Qualcuno forse sta iniziando a capire tutto ciò. Anche nei ranghi più alti dell’Unione europea. Mario Draghi è tra questi: durante un convegno a Parigi in fatto di politica economica e fiscale, l’ex premier italiano e capo della Bce ha spiegato che non serve più a nulla la politica di austerità e di riduzione dei salari: bisogna “emettere debito congiuntamente” così da creare “uno spazio fiscale aggiuntivo da utilizzare per limitare i periodi di crescita inferiore al potenziale”. E si può arrivare a questo risultato soltanto in un modo soltanto: “aumentando gli investimenti pubblici”. Il pericolo è che “tra 25 anni l’economia avrà le stesse dimensioni di oggi e ciò significa un futuro di entrate fiscali stagnanti e di avanzi di bilancio per evitare che il rapporto debito/Pil aumenti”. Perché “sarebbe rassicurante credere che questi problemi non siano così gravi come sembrano e che, essendo un continente ricco, l’Europa possa entrare in una fase di declino gestito e confortevole.
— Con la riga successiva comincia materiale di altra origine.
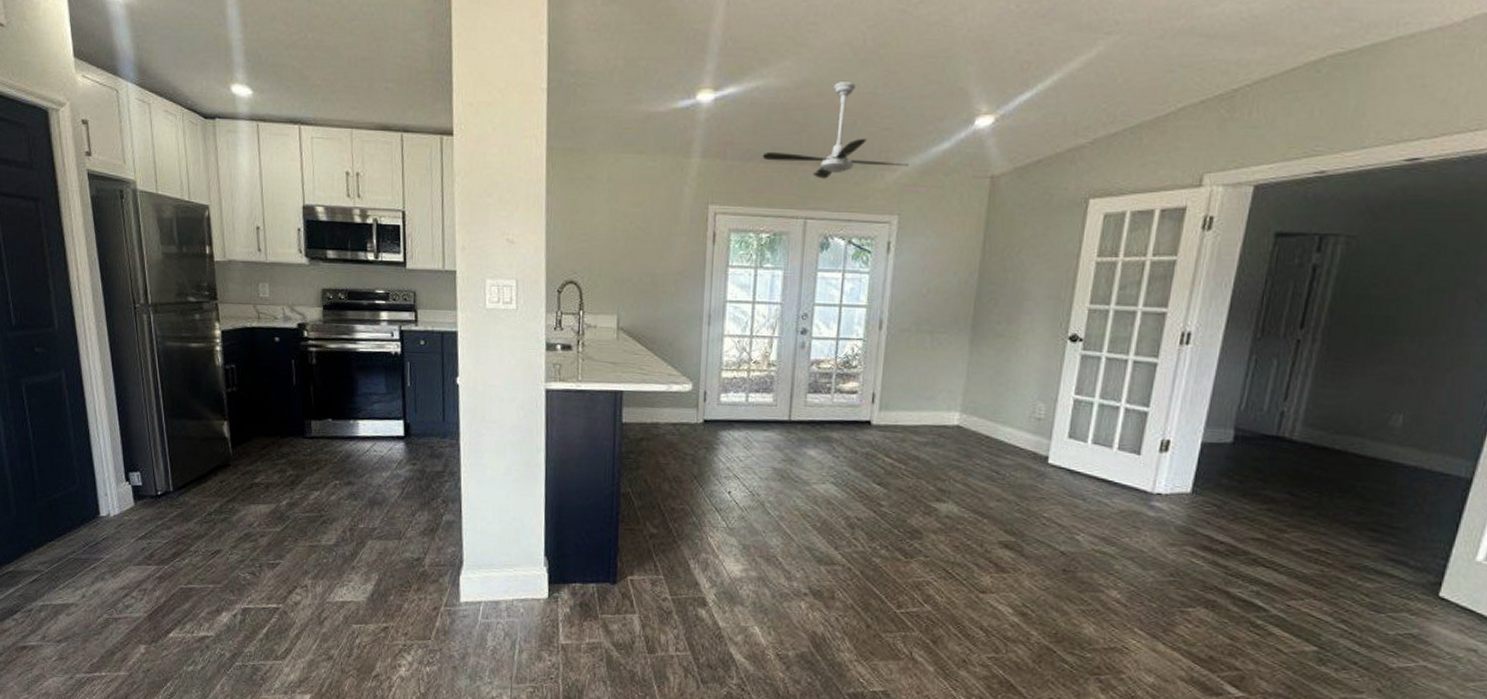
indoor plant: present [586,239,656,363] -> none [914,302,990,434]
Ma in realtà non c’è nulla di confortevole”. In altre parole, c’è assoluto bisogno di investire prima di essere fagocitati da potenze più competitive di noi, una su tutte la Cina.
L’Europa, insomma, non può più permettersi di essere un gigante burocratico che blocca la produzione delle piccole e medie imprese che in maggioranza la compongono, specie con riferimento alla nostra Nazione. C’è bisogno di una svolta di cui il Pnrr può essere il miglior esempio in questo momento. Raffaele Fitto, neo-vicepresidente esecutivo della Commissione europea, dal palco di Atreju, ha spiegato del resto che occorrono “investimenti, riforme”, occorre “adeguarsi a uno scenario nuovo” e “ai problemi conseguenti alle grandi questioni geopolitiche”. E molto, in questo processo, dipenderà dai risultati che otterrà l’Italia nel Pnrr, avendo ricevuto il più alto ammontare economico. “L’Italia – ha detto infatti Fitto – è fondamentale nel successo di questa sfida e rappresenta una grande opportunità per lo scenario futuro”.
Sembra strano che la svolta di Draghi sia arrivata soltanto dopo che la Germania sta vivendo la sua più grande recessione economica e soprattutto industriale dal dopoguerra, ma sarà soltanto un caso. Quello che è strano è che le parole di Draghi arrivano in un periodo in cui chi è sempre stato contrario a certe politiche di austerità è arrivato alla guida pressocché di tutti i Paesi europei e dell’Europa stessa.